The research of the Group-IV Heterostructures group is dedicated to Si-based semiconductor heterostructures. Growth, structural, electrical and optical properties of these heterostructures are investigated, and their application potential is assessed by processing them into electronic, spintronic and optical nanodevices.

The heterostructures are grown in a Si molecular beam epitaxy reactor (Riber Siva 45), which provides the group-IV matrix materials Si, Ge, C and Sn. Almost arbitrary n and p doping profiles are realized with Sb and B doping sources, respectively. Molecular beam epitaxy (MBE) is a physical vapor deposition technique, for which matrix and doping atoms or molecules are deposited epitaxially in an ultra high vacuum. Heating the substrate to moderately high temperatures (100 - 600°C) assures sufficiently high surface mobility of impinging atoms or molecules to form a perfect continuation of the underlying Si or SiGe substrate lattice. The advantage of this conceptually very simple technique lies in its excellent control of layer thicknesses (down to single atomic layers) and layer composition (from arbitrary alloys to controlled doping in the ppb range). Compared to the CVD (chemical vapor deposition) techniques, which are usually employed for industrial applications, MBE offers a much higher flexibility with respect to growth rates and temperatures. Thus, the technique is especially suitable for a fast implementation and optimization of novel layer sequences and heterostructure concepts. The versatility of MBE allows a broad spectrum of topics, e.g.:

  • Self-organization phenomena for the creation of quantum dots during epitaxial growth
  • Deposition of Si1-xGex and Si1-x-yGexCy quantum wells for optical and electrical investigations
  • Growth of direct-bandgap Ge1-xSnx alloys
  • Growth of complete layer sequences for transport- and optoelectronic device- and for spintronics applications

For the characterization of epitaxial layers a wide variety of analytical techniques is available within the institute. Surface morphologies are examined with atomic force microscopy (AFM). Structural properties, layer compositions and interfacial morphologies of heterostructures can be determined by x-ray diffraction (XRD), with transmission electron microscopy (TEM) and with electron dispersive x-ray spectroscopy (EDX). The investigation of optical properties is conducted with a photoluminescence setup, and several Fourier-Transform spectrometers for the near and middle infrared. Transport measurements under high magnetic fields (up to 16T) and at cryogenic temperatures (down to 300mK) can be carried out and provide fundamental information on intrinsic electronic and spin properties of the epitaxial layer sequences. Standard techniques such as Hall measurements, a parameter analyzer for measurements of I-V and C-V characteristics or a facility for DLTS (deep level transient spectroscopy) are also implemented. Two-dimensional electron gases in strained Si channels are also investigated by electron spin resonance (ESR).

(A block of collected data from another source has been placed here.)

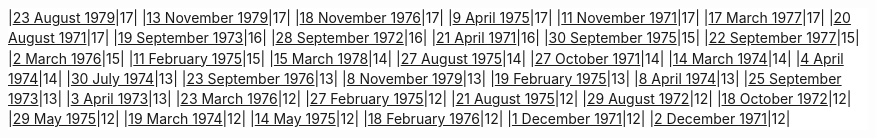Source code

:|[23 August 1979](https://historichansard.net/hofreps/1979/19790823_reps_31_hor115/)|17|
|[13 November 1979](https://historichansard.net/hofreps/1979/19791113_reps_31_hor116/)|17|
|[18 November 1976](https://historichansard.net/hofreps/1976/19761118_reps_30_hor102/)|17|
|[9 April 1975](https://historichansard.net/hofreps/1975/19750409_reps_29_hor94/)|17|
|[11 November 1971](https://historichansard.net/hofreps/1971/19711111_reps_27_hor75/)|17|
|[17 March 1977](https://historichansard.net/hofreps/1977/19770317_reps_30_hor104/)|17|
|[20 August 1971](https://historichansard.net/hofreps/1971/19710820_reps_27_hor73/)|17|
|[19 September 1973](https://historichansard.net/hofreps/1973/19730919_reps_28_hor85/)|16|
|[28 September 1972](https://historichansard.net/hofreps/1972/19720928_reps_27_hor80/)|16|
|[21 April 1971](https://historichansard.net/hofreps/1971/19710421_reps_27_hor72/)|16|
|[30 September 1975](https://historichansard.net/hofreps/1975/19750930_reps_29_hor96/)|15|
|[22 September 1977](https://historichansard.net/hofreps/1977/19770922_reps_30_hor106/)|15|
|[2 March 1976](https://historichansard.net/hofreps/1976/19760302_reps_30_hor98/)|15|
|[11 February 1975](https://historichansard.net/hofreps/1975/19750211_reps_29_hor93/)|15|
|[15 March 1978](https://historichansard.net/hofreps/1978/19780315_reps_31_hor108/)|14|
|[27 August 1975](https://historichansard.net/hofreps/1975/19750827_reps_29_hor96/)|14|
|[27 October 1971](https://historichansard.net/hofreps/1971/19711027_reps_27_hor74/)|14|
|[14 March 1974](https://historichansard.net/hofreps/1974/19740314_reps_28_hor88/)|14|
|[4 April 1974](https://historichansard.net/hofreps/1974/19740404_reps_28_hor88/)|14|
|[30 July 1974](https://historichansard.net/hofreps/1974/19740730_reps_29_hor89/)|13|
|[23 September 1976](https://historichansard.net/hofreps/1976/19760923_reps_30_hor100/)|13|
|[8 November 1979](https://historichansard.net/hofreps/1979/19791108_reps_31_hor116/)|13|
|[19 February 1975](https://historichansard.net/hofreps/1975/19750219_reps_29_hor93/)|13|
|[8 April 1974](https://historichansard.net/hofreps/1974/19740408_reps_28_hor88/)|13|
|[25 September 1973](https://historichansard.net/hofreps/1973/19730925_reps_28_hor85/)|13|
|[3 April 1973](https://historichansard.net/hofreps/1973/19730403_reps_28_hor83/)|13|
|[23 March 1976](https://historichansard.net/hofreps/1976/19760323_reps_30_hor98/)|12|
|[27 February 1975](https://historichansard.net/hofreps/1975/19750227_REPS_29_HoR93b/)|12|
|[21 August 1975](https://historichansard.net/hofreps/1975/19750821_reps_29_hor96/)|12|
|[29 August 1972](https://historichansard.net/hofreps/1972/19720829_reps_27_hor79/)|12|
|[18 October 1972](https://historichansard.net/hofreps/1972/19721018_reps_27_hor81/)|12|
|[29 May 1975](https://historichansard.net/hofreps/1975/19750529_reps_29_hor95/)|12|
|[19 March 1974](https://historichansard.net/hofreps/1974/19740319_reps_28_hor88/)|12|
|[14 May 1975](https://historichansard.net/hofreps/1975/19750514_reps_29_hor94/)|12|
|[18 February 1976](https://historichansard.net/hofreps/1976/19760218_reps_30_hor98/)|12|
|[1 December 1971](https://historichansard.net/hofreps/1971/19711201_reps_27_hor75/)|12|
|[2 December 1971](https://historichansard.net/hofreps/1971/19711202_reps_27_hor75/)|12|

The cleanroom of our institute offers all technological and analytical tools for the manufacturing of nanodevices based on group-IV heterostructures. A key installation for these means is an electron-beam lithography tool with a highly accurate laser stage for the implementation of nanostructures with feature sizes and overlay accuracies in the 10nm range.

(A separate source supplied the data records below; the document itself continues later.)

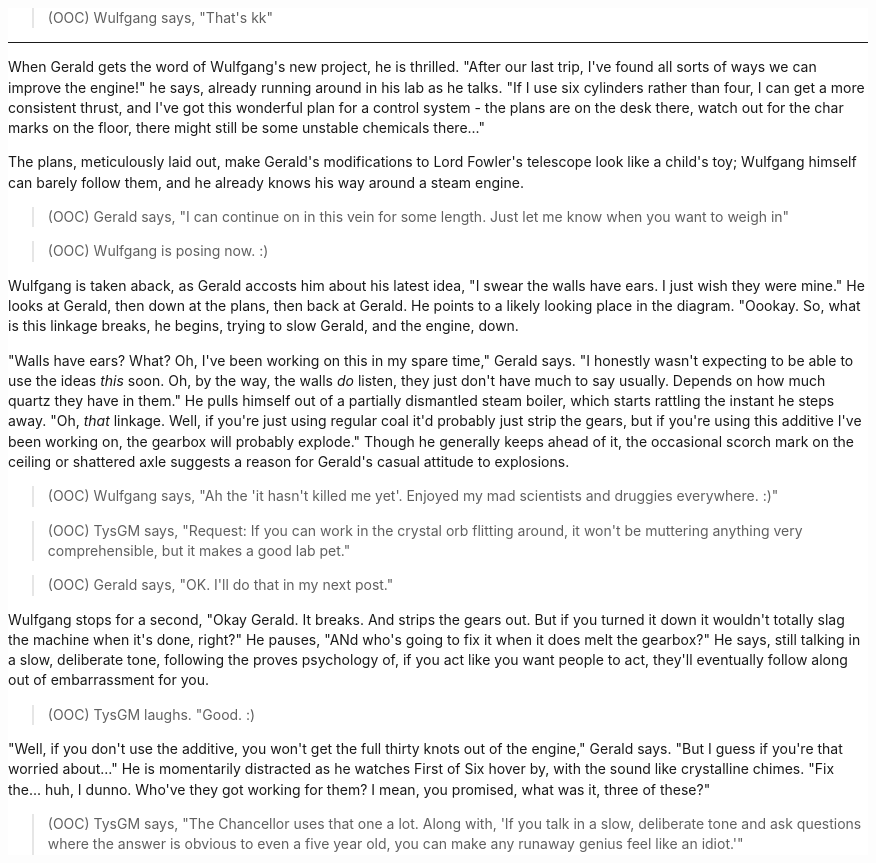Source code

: > (OOC) Wulfgang says, "That's kk"

---

When Gerald gets the word of Wulfgang's new project, he is thrilled. "After our last trip, I've found all sorts of ways we can improve the engine!" he says, already running around in his lab as he talks. "If I use six cylinders rather than four, I can get a more consistent thrust, and I've got this wonderful plan for a control system - the plans are on the desk there, watch out for the char marks on the floor, there might still be some unstable chemicals there..."

The plans, meticulously laid out, make Gerald's modifications to Lord Fowler's telescope look like a child's toy; Wulfgang himself can barely follow them, and he already knows his way around a steam engine.

> (OOC) Gerald says, "I can continue on in this vein for some length. Just let me know when you want to weigh in"

> (OOC) Wulfgang is posing now. :)

Wulfgang is taken aback, as Gerald accosts him about his latest idea, "I swear the walls have ears. I just wish they were mine." He looks at Gerald, then down at the plans, then back at Gerald. He points to a likely looking place in the diagram. "Oookay. So, what is this linkage breaks, he begins, trying to slow Gerald, and the engine, down.

"Walls have ears? What? Oh, I've been working on this in my spare time," Gerald says. "I honestly wasn't expecting to be able to use the ideas _this_ soon. Oh, by the way, the walls _do_ listen, they just don't have much to say usually. Depends on how much quartz they have in them." He pulls himself out of a partially dismantled steam boiler, which starts rattling the instant he steps away. "Oh, _that_ linkage. Well, if you're just using regular coal it'd probably just strip the gears, but if you're using this additive I've been working on, the gearbox will probably explode." Though he generally keeps ahead of it, the occasional scorch mark on the ceiling or shattered axle suggests a reason for Gerald's casual attitude to explosions.

> (OOC) Wulfgang says, "Ah the 'it hasn't killed me yet'. Enjoyed my mad scientists and druggies everywhere. :)"

> (OOC) TysGM says, "Request: If you can work in the crystal orb flitting around, it won't be muttering anything very comprehensible, but it makes a good lab pet."

> (OOC) Gerald says, "OK. I'll do that in my next post."

Wulfgang stops for a second, "Okay Gerald. It breaks. And strips the gears out. But if you turned it down it wouldn't totally slag the machine when it's done, right?" He pauses, "ANd who's going to fix it when it does melt the gearbox?" He says, still talking in a slow, deliberate tone, following the proves psychology of, if you act like you want people to act, they'll eventually follow along out of embarrassment for you.

> (OOC) TysGM laughs. "Good. :)

"Well, if you don't use the additive, you won't get the full thirty knots out of the engine," Gerald says. "But I guess if you're that worried about..." He is momentarily distracted as he watches First of Six hover by, with the sound like crystalline chimes. "Fix the... huh, I dunno. Who've they got working for them? I mean, you promised, what was it, three of these?"

> (OOC) TysGM says, "The Chancellor uses that one a lot. Along with, 'If you talk in a slow, deliberate tone and ask questions where the answer is obvious to even a five year old, you can make any runaway genius feel like an idiot.'"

Combining self-organized Ge quantum dot growth with lithographic nano-patterning of the substrates allows us to realize perfectly site-controlled quantum dot light emitters in the near infrared frequency range between 1.3 and 1.5 µm. In this way, we demonstrated, e.g., photonic crystal resonators with single and multiple quantum dot light sources positioned with an accuracy of better than 20nm within the cavity of the resonator. The long term aim of this research field is the implementation of group-IV light sources in the telecom frequency band that can be monolithically integrated into standard CMOS devices.